Each member of the skull base team is keenly aware that these necessary tests are expensive. Every effort is made to order only those tests which are will actually contribute to the care of the patient and never to duplicate tests unnecessarily. This is an advantage of the skull base team: each member works together as part of the team, understanding how another member is proceeding with the care of the patient.

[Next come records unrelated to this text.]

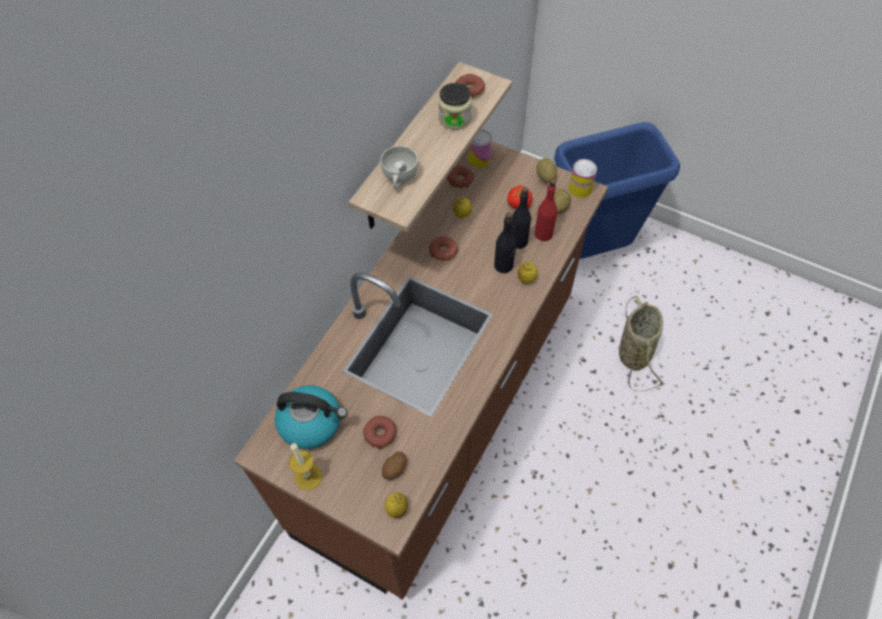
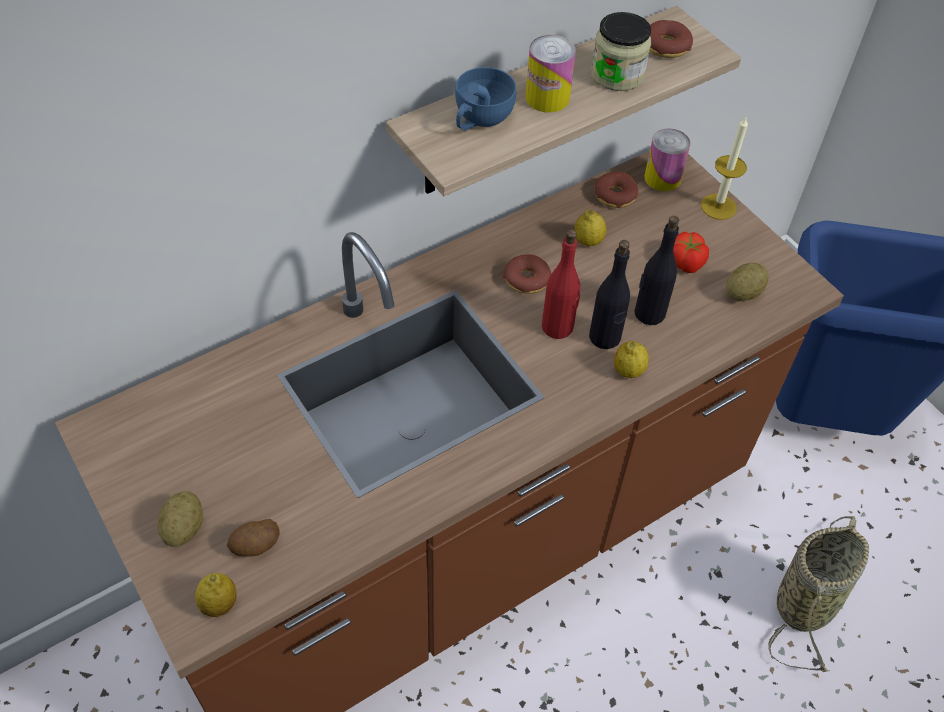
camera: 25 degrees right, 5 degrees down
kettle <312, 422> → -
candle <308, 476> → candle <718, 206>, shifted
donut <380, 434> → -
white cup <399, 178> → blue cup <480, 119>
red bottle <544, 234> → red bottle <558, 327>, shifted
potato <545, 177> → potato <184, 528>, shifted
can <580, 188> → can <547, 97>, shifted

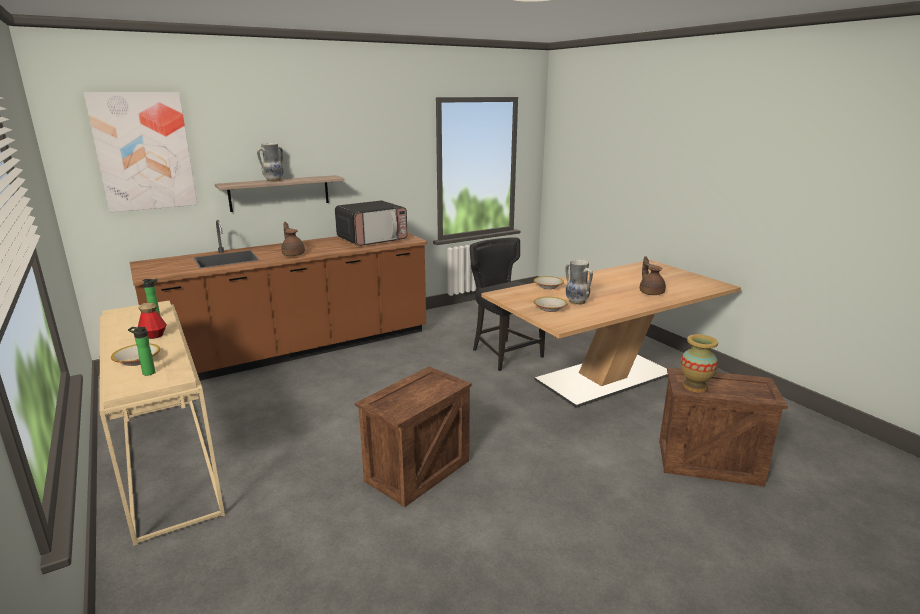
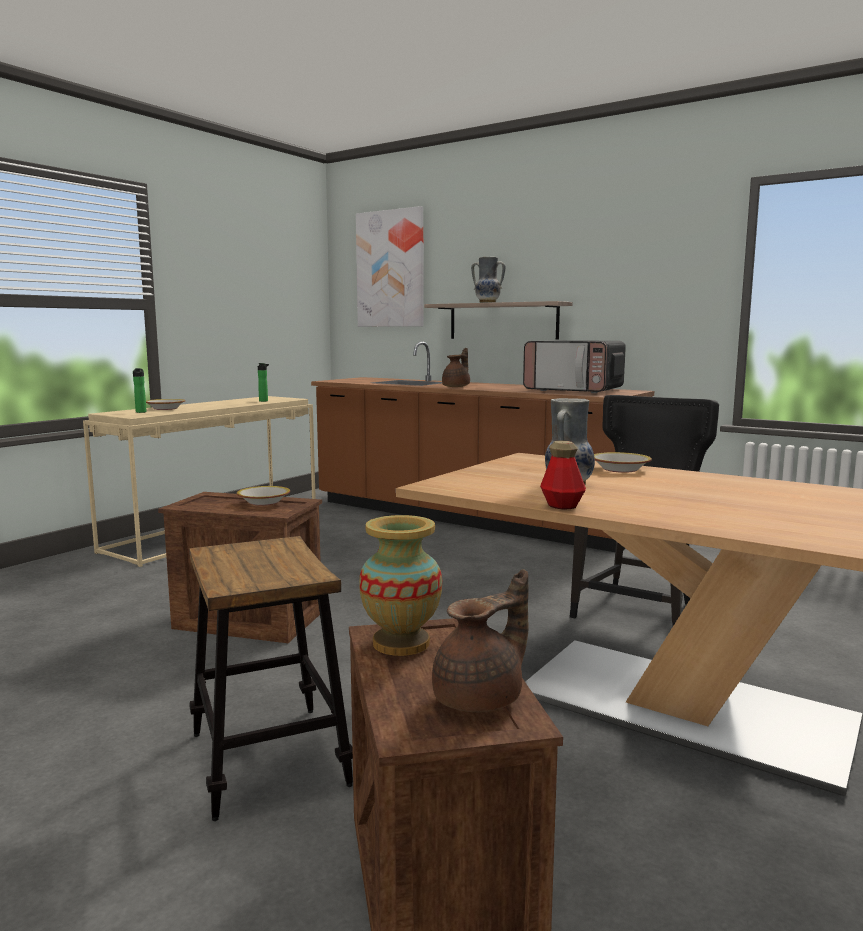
camera: 65 degrees right, 10 degrees down
bottle <154, 336> → bottle <562, 505>, shifted
bowl <550, 308> → bowl <264, 502>, shifted
brown teapot <651, 292> → brown teapot <481, 698>, shifted
- → stool <268, 759>

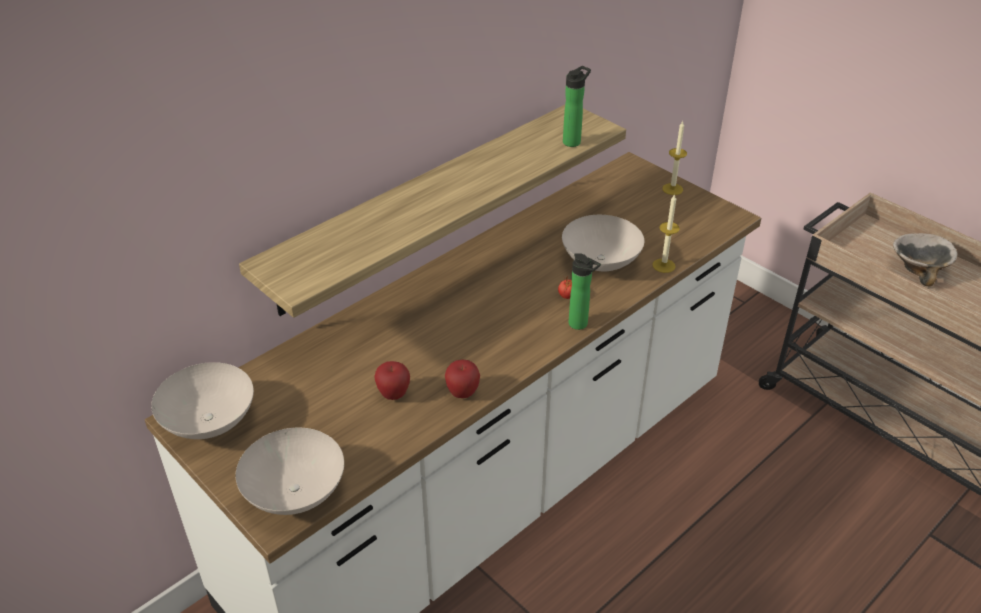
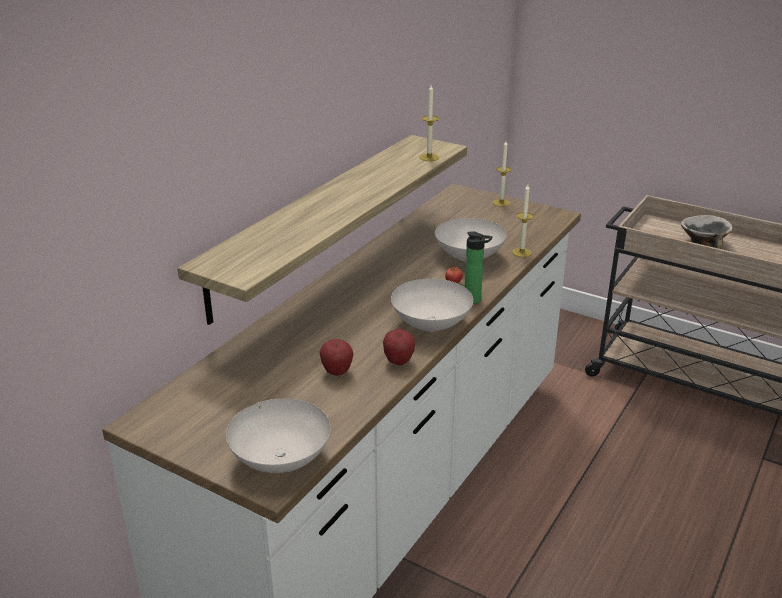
camera: 15 degrees left, 10 degrees down
white bowl <208, 421> → white bowl <429, 324>, shifted
bottle <573, 141> → candle <429, 157>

What services are involved?

In addition to those services mentioned above, the patient will have general medical and nursing care. The services of pathology are needed in every case to confirm tumor diagnosis. Other physicians or surgeons may be consulted as necessary.

How long will I be in the hospital?

The length of hospitalization will depend upon the disease itself. An average length of stay for skull base tumors is between 4 and 10 days. If a post-operative problem should arise, or if post-operative rehabilitation is required, the hospital stay will be longer. No patient is ever discharged form the hospital until he or she is able to care for himself or herself. If a visiting nurse or other home health care aid is required, this is arranged before discharge through the hospital's department of social services.